Phylogeny

Phylogeny is the history of descent from common ancestry, or evolutionary relationships.

Tree Representations

Trees may be rooted or unrooted.

Cladogram

Common ancestry is represented.

Branch lengths should be ignored.

Phylogram or Additive tree

Common ancestry is represented.

Branch lengths represent a quantitative measure of evolutionary change

Ultrametric tree

An additive tree where the distance from all leaves to parents are the same.

Pair-wise distances

Distances between sequences can be used to help build a tree.

A naive method for defining distance, p, as the percentage of different residues or nucleotides in the alignment.

The issue with this that it is linear. Instead, the distance should become very large as p tends towards the fraction of expected different residues in a random alignment.

Multiple substitutions at the same site are hidden, so a linear measure will underestimate the true evolutionary distance.

Jukes-Cantor distance

This is used on DNA only

$$ d = -\frac{3}{4}ln(1-\frac{4}{3}p) $$

as p approaches 0.75, d approaches infinity.

UPGMA

Unweighted Pair Group Method using Arithmetic Averages

UPGMA algorithm

  1. For each sequence, create a cluster containing only that sequence
  2. Calculate distances between all pairs of clusters and put into a distance matrix. The distance between a pair of clusters Ci and Cj is the mean of sequence pairwise distances where one sequence is taken from Ci and the other from Cj.
  3. Determine which two clusters have the minimum cluster distance. Create a new cluster, Ck which is the union of Ci and Cj.
  4. Add a new node to the tree, Ck with children Ci and Cj. The node should have an equal distance, d/2, all the way to the leaf nodes.
  5. In the distance matrix, remove Ci and Cj, add in Ck, and repeat.

The final result will be a tree with equal distances to the root node. UPGMA assumes that divergence occurs at the same rate, and the evolutionary distance is the same.

It produces a rooted tree.

It assumes the molecular clock is at a constant rate, and the rate of mutations is the constant. This is not the case in reality.

The Ultrametric condition for correct UPGMA tree reconstruction is that the 3 distances between 3 leaf pairs are all equal, or two are equal and one is smaller.

UPGMA [http://www.sequentix.de]

Additivity test

For every set of four leave nodes, we have three ways of forming 2 pairs. Add the distance between each pair and we have 3 distances. Two of them must be equal and larger than the third distance.

This is caused by the bridge joining them together.

Neighbour joining

This is another way to produce a tree.

The tree is unrooted.

The branch lengths will represent evolutionary distance. The tree is additive.

Minimum evolution theory so that the total branch lengths, S, is at a minimum.

Starts with a star (hub and spoke), and spokes are gradually pinched together.

Neighbour joining algorithm

  1. get original distance matrix, for all pairs of d
  2. create Q matrix for corrected distances
  3. find lowest Q score, and join corresponding nodes a and b with a new node, c.
  4. The branch length between a and c is given by a new branch function, C.
  5. The branch length between b and c can be worked out from the previous step.
  6. Repeat, with the new branch node replacing the two leaf nodes.

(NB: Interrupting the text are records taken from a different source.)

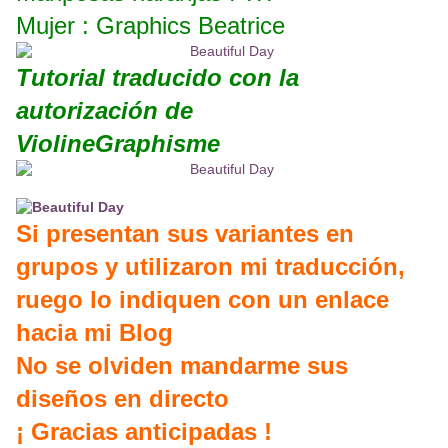
Mujer : Graphics Beatrice
Tutorial traducido con la
autorización de
ViolineGraphisme
Si presentan sus variantes en
grupos y utilizaron mi traducción,
ruego lo indiquen con un enlace
hacia mi Blog
No se olviden mandarme sus
diseños en directo
¡ Gracias anticipadas !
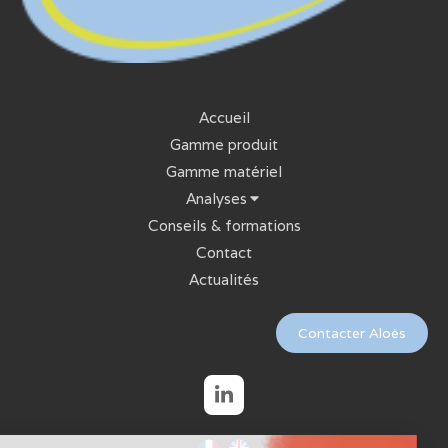
Accueil
Gamme produit
Gamme matériel
Analyses
Conseils & formations
Contact
Actualités
Contacter Aloès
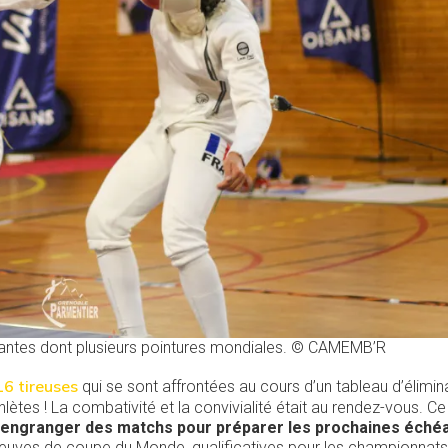
pantes dont plusieurs pointures mondiales. © CAMEMB’R
6 tireuses
qui se sont affrontées au cours d’un tableau d’élimin
thlètes ! La combativité et la convivialité était au rendez-vous. C
engranger des matchs pour préparer les prochaines éché
reuves de coupe du Monde, qualificatives pour les championnats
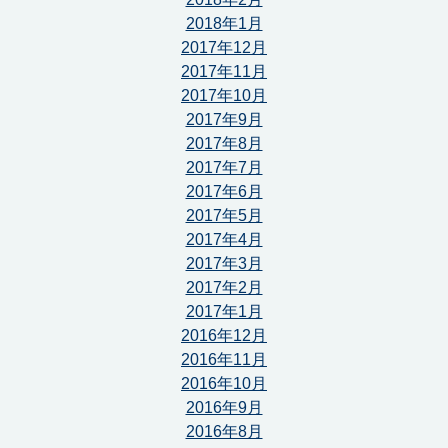
2018年1月
2017年12月
2017年11月
2017年10月
2017年9月
2017年8月
2017年7月
2017年6月
2017年5月
2017年4月
2017年3月
2017年2月
2017年1月
2016年12月
2016年11月
2016年10月
2016年9月
2016年8月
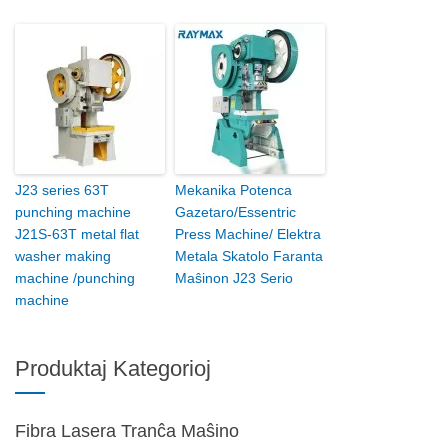
J23 series 63T
Mekanika Potenca
punching machine
Gazetaro/Essentric
J21S-63T metal flat
Press Machine/ Elektra
washer making
Metala Skatolo Faranta
machine /punching
Maŝinon J23 Serio
machine
Produktaj Kategorioj
Fibra Lasera Tranĉa Maŝino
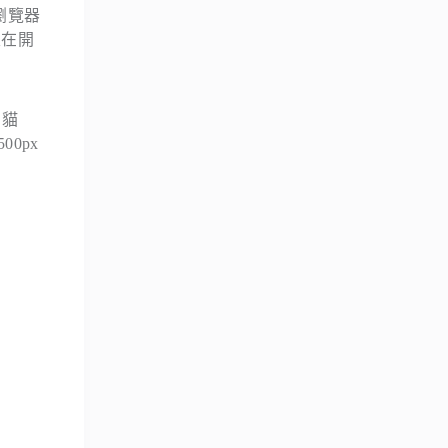
 瀏覽器
次在開
、貓
0px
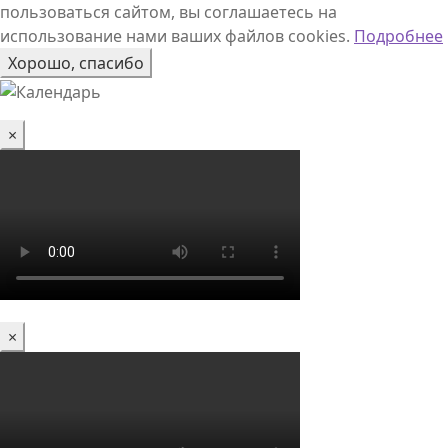
пользоваться сайтом, вы соглашаетесь на
использование нами ваших файлов cookies.
Подробнее
Хорошо, спасибо
×
×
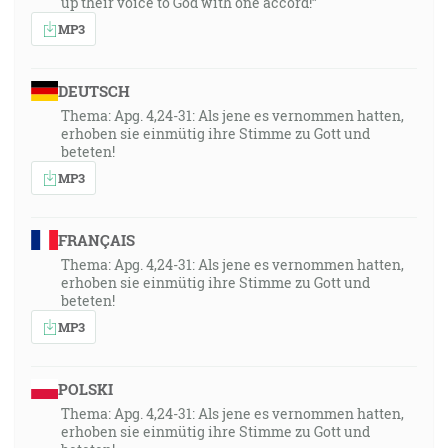
up their voice to God with one accord!”
MP3
DEUTSCH
Thema: Apg. 4,24-31: Als jene es vernommen hatten,
erhoben sie einmütig ihre Stimme zu Gott und
beteten!
MP3
FRANÇAIS
Thema: Apg. 4,24-31: Als jene es vernommen hatten,
erhoben sie einmütig ihre Stimme zu Gott und
beteten!
MP3
POLSKI
Thema: Apg. 4,24-31: Als jene es vernommen hatten,
erhoben sie einmütig ihre Stimme zu Gott und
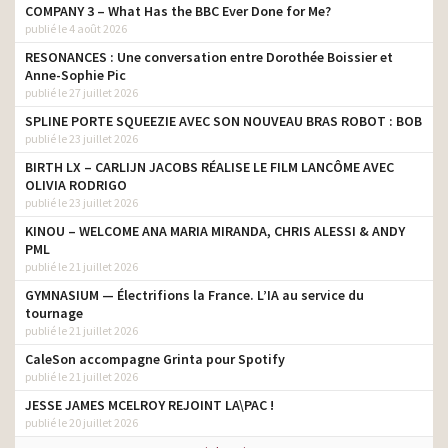
COMPANY 3 – What Has the BBC Ever Done for Me?
publié le 4 août 2026
RESONANCES : Une conversation entre Dorothée Boissier et
Anne-Sophie Pic
publié le 27 juillet 2026
SPLINE PORTE SQUEEZIE AVEC SON NOUVEAU BRAS ROBOT : BOB
publié le 23 juillet 2026
BIRTH LX – CARLIJN JACOBS RÉALISE LE FILM LANCÔME AVEC
OLIVIA RODRIGO
publié le 23 juillet 2026
KINOU – WELCOME ANA MARIA MIRANDA, CHRIS ALESSI & ANDY
PML
publié le 21 juillet 2026
GYMNASIUM — Électrifions la France. L’IA au service du
tournage
publié le 21 juillet 2026
CaleSon accompagne Grinta pour Spotify
publié le 21 juillet 2026
JESSE JAMES MCELROY REJOINT LA\PAC !
publié le 20 juillet 2026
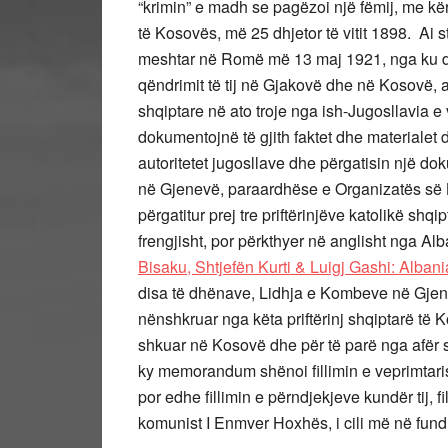
“krimin” e madh se pagëzoi një fëmij, me kër
të Kosovës, më 25 dhjetor të vitit 1898. Ai
meshtar në Romë më 13 maj 1921, nga ku dë
qëndrimit të tij në Gjakovë dhe në Kosovë, a
shqiptare në ato troje nga ish-Jugosllavia e v
dokumentojnë të gjith faktet dhe materiale
autoritetet jugosllave dhe përgatisin një do
në Gjenevë, paraardhëse e Organizatës së
përgatitur prej tre priftërinjëve katolikë shq
frengjisht, por përkthyer në anglisht nga Alb
Bisaku, Shtjefën Kurti & Luigj Gashi: Albani
disa të dhënave, Lidhja e Kombeve në Gjen
nënshkruar nga këta priftërinj shqiptarë të
shkuar në Kosovë dhe për të parë nga afër s
ky memorandum shënoi fillimin e veprimtaris
por edhe fillimin e përndjekjeve kundër tij, 
komunist I Enmver Hoxhës, i cili më në fund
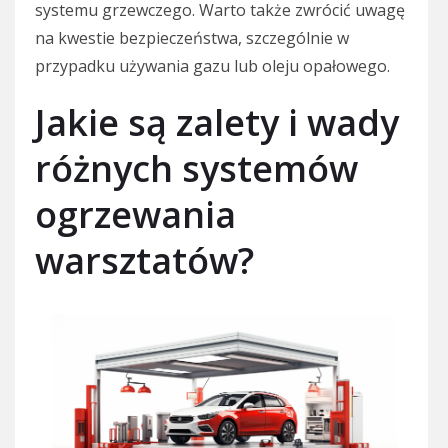
systemu grzewczego. Warto także zwrócić uwagę
na kwestie bezpieczeństwa, szczególnie w
przypadku używania gazu lub oleju opałowego.
Jakie są zalety i wady
różnych systemów
ogrzewania
warsztatów?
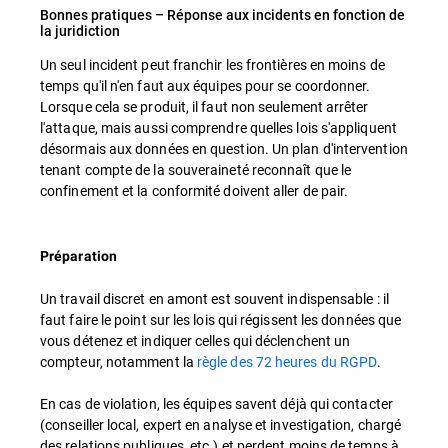
Bonnes pratiques – Réponse aux incidents en fonction de
la juridiction
Un seul incident peut franchir les frontières en moins de
temps qu'il n'en faut aux équipes pour se coordonner.
Lorsque cela se produit, il faut non seulement arrêter
l'attaque, mais aussi comprendre quelles lois s'appliquent
désormais aux données en question. Un plan d'intervention
tenant compte de la souveraineté reconnaît que le
confinement et la conformité doivent aller de pair.
Préparation
Un travail discret en amont est souvent indispensable : il
faut faire le point sur les lois qui régissent les données que
vous détenez et indiquer celles qui déclenchent un
compteur, notamment la
règle des 72 heures du RGPD
.
En cas de violation, les équipes savent déjà qui contacter
(conseiller local, expert en analyse et investigation, chargé
des relations publiques, etc.) et perdent moins de temps à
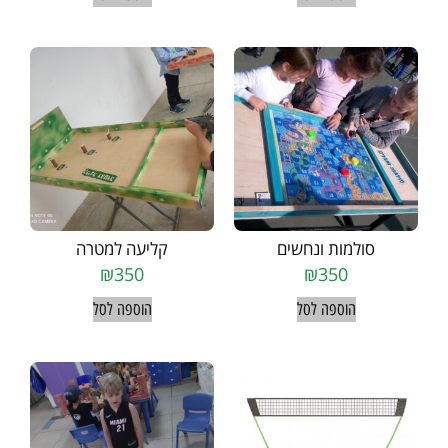
סולמות ונחשים
קליעה למטרה
₪
350
₪
350
הוספה לסל
הוספה לסל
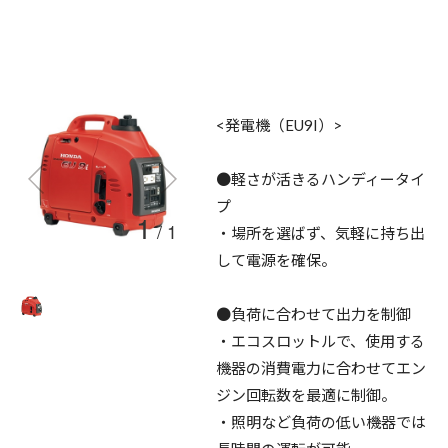
<発電機（EU9I）>
●軽さが活きるハンディータイ
プ
1
/
1
・場所を選ばず、気軽に持ち出
して電源を確保。
●負荷に合わせて出力を制御
・エコスロットルで、使用する
機器の消費電力に合わせてエン
ジン回転数を最適に制御。
・照明など負荷の低い機器では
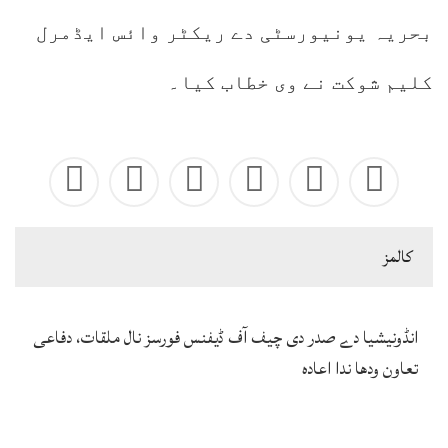
بحریہ یونیورسٹی دے ریکٹر وائس ایڈمرل
کلیم شوکت نے وی خطاب کیا۔
كالمز
انڈونیشیا دے صدر دی چیف آف ڈیفنس فورسز نال ملقات، دفاعی
تعاون ودھا ندا اعادہ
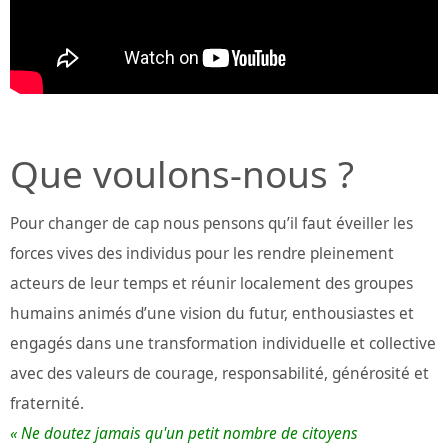
Que voulons-nous ?
Pour changer de cap nous pensons qu’il faut éveiller les
forces vives des individus pour les rendre pleinement
acteurs de leur temps et réunir localement des groupes
humains animés d’une vision du futur, enthousiastes et
engagés dans une transformation individuelle et collective
avec des valeurs de courage, responsabilité, générosité et
fraternité.
« Ne doutez jamais qu'un petit nombre de citoyens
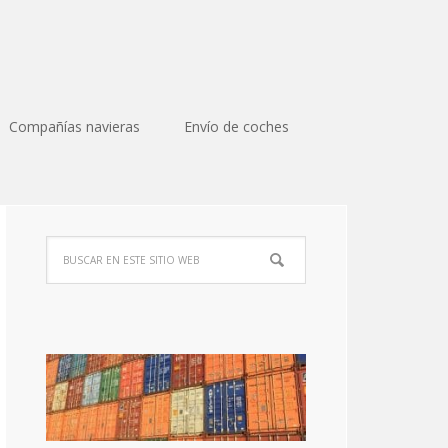
Compañías navieras
Envío de coches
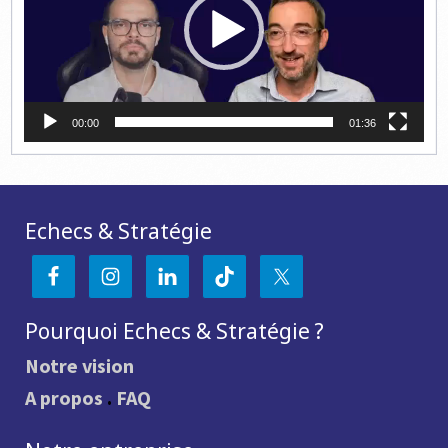
00:00
01:36
Echecs & Stratégie
Pourquoi Echecs & Stratégie ?
Notre vision
A propos
.
FAQ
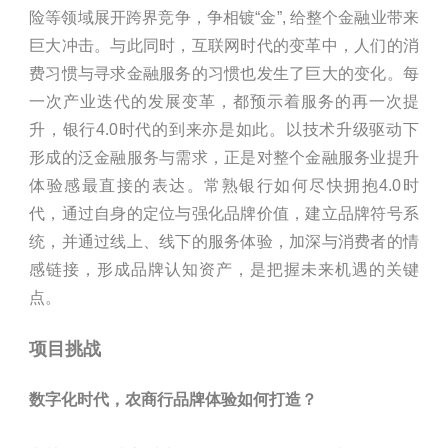
险等领域展开跨界竞争，争相镀“金”, 给整个金融业带来
巨大冲击。与此同时，互联网时代的变革中，人们的消
费习惯与寻求金融服务的习惯也发生了巨大的变化。每
一次产业迭代的发展变革，都预示着服务的再一次提
升，银行4.0时代的到来亦是如此。以技术升级驱动下
形成的泛金融服务与需求，正是对整个金融服务业提升
体验感最直接的表达。常熟银行如何尽快拥抱4.0时
代，通过自身的定位与强化品牌价值，建立品牌符号系
统，并通过线上、线下的服务体验，加深与消费者的情
感链接，形成品牌认知资产，是把握未来机遇的关键
点。
项目挑战
数字化时代，农商行品牌体验如何打造？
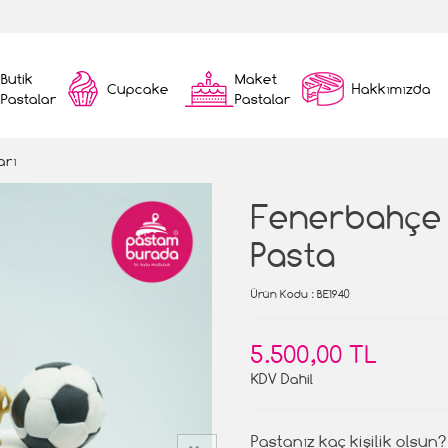
Butik
Maket
Cupcake
Hakkımızda
Pastalar
Pastalar
arı
Fenerbahçe
Pasta
Ürün Kodu
: BE1940
5.500,00 TL
KDV Dahil
Pastanız kaç kişilik olsun?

Q, corrected distance function, in given by:

$$ Q(i,j) = (n-2)d(i,j) - U_i - U_j $$

where

$$ U_i = \sum_{k=1}^n d(i,k) $$

C, the distance to new branch node k, for nodes i and j is

$$ C(i,k) = \frac {1}{2} (d(i,j) + \frac{U_i - U_j}{N-2} )$$

Neighbor joining algorithm [wikipedia.org]

Fitch's Parsimony

Another method to build trees is parsimony. The idea is that simple explanations are better than complex ones. It minimises substitutions or evolution.

Starts with a multiple sequence alignment. A tree can be built for each column (residue).

Parsimony algorithm

Traverse from leaves to root

For each parent, if intersection is empty then use the union and increment mismatch counter. Otherwise use the intersection.

Traverse from root to leaves, and pick nucleotide with least change.

Bootstrapping

To test out a feature such as a subtree.

Take the multiple sequence alignment and take a random subset of columns (e.g 20,35,2,33,22,50,51)

Create a tree from that, and repeat 1000s of times.

The frequency of the same branch subtree is a measure of significance.